▶ _How to complete this task_
Transcribe the entries exactly. Omit the pictures.

▶ _Supplied entries_
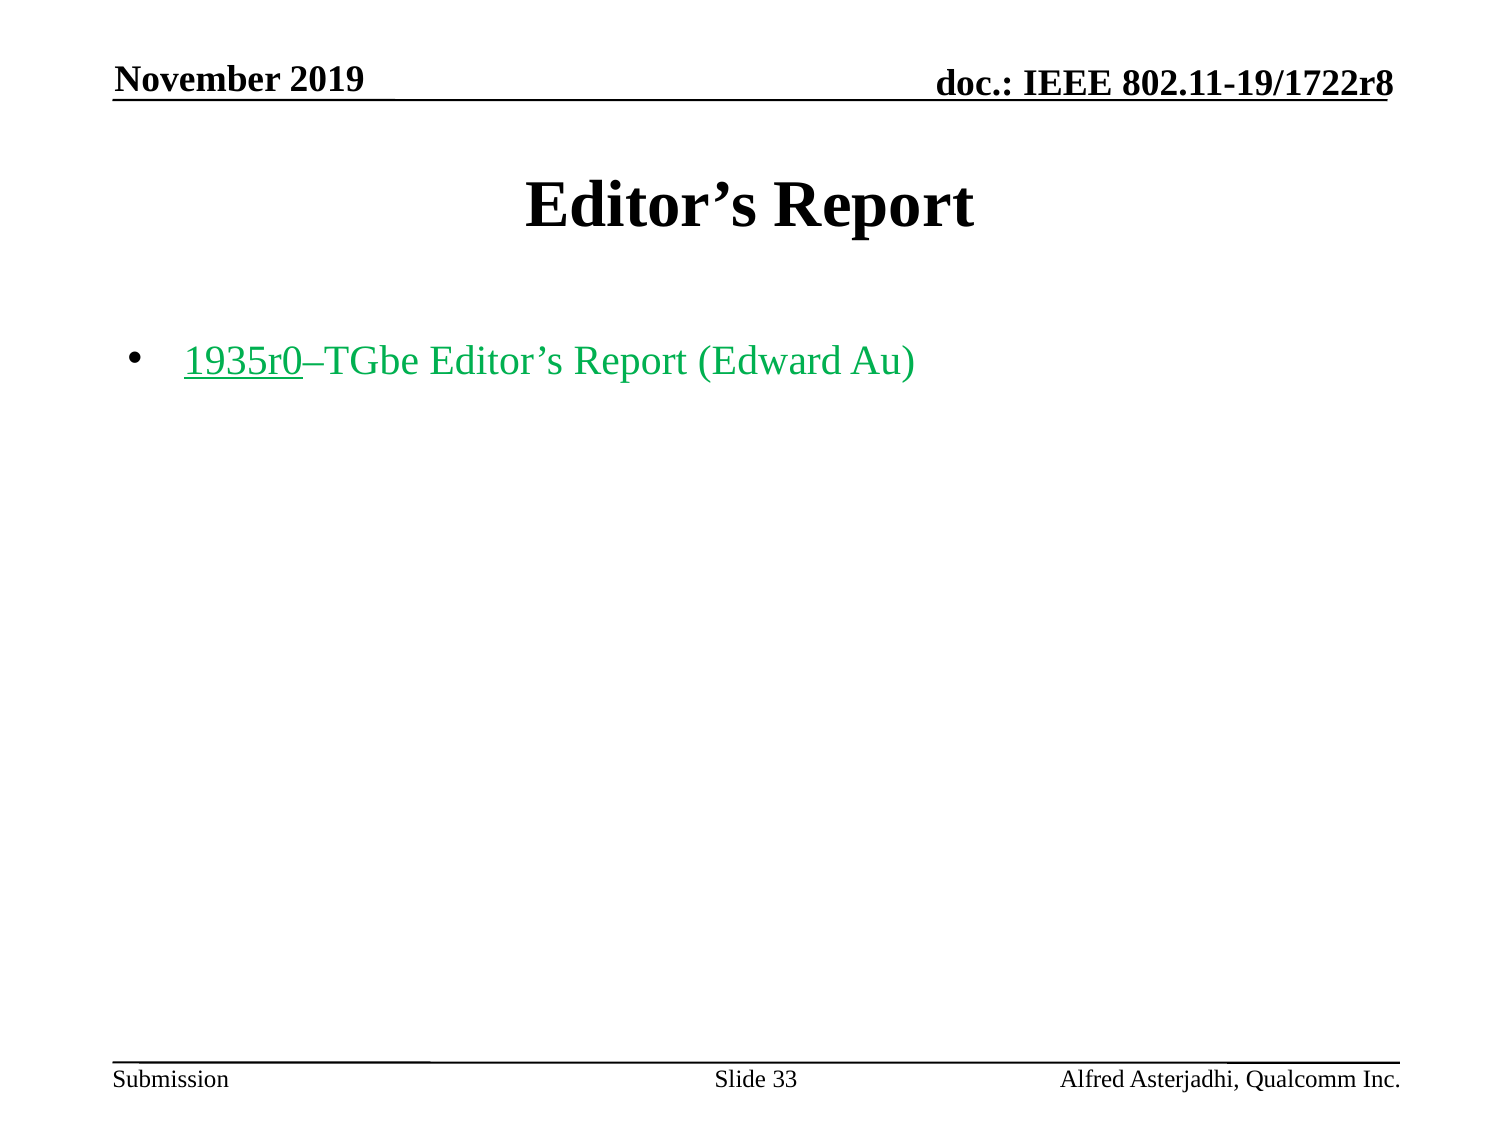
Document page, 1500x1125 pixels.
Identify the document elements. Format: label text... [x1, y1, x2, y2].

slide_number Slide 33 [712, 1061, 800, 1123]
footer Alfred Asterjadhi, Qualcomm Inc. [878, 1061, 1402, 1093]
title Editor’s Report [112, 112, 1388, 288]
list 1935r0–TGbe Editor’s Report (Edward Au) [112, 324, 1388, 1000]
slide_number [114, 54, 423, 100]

▶ _Task result_
Document page, 1500x1125 pixels.
Identify the document elements. Format: label text... [x1, y1, x2, y2].

slide_number Slide 33 [712, 1061, 800, 1123]
footer Alfred Asterjadhi, Qualcomm Inc. [878, 1061, 1402, 1093]
title Editor’s Report [112, 112, 1388, 288]
list 1935r0–TGbe Editor’s Report (Edward Au) [112, 324, 1388, 1000]
slide_number [114, 54, 423, 100]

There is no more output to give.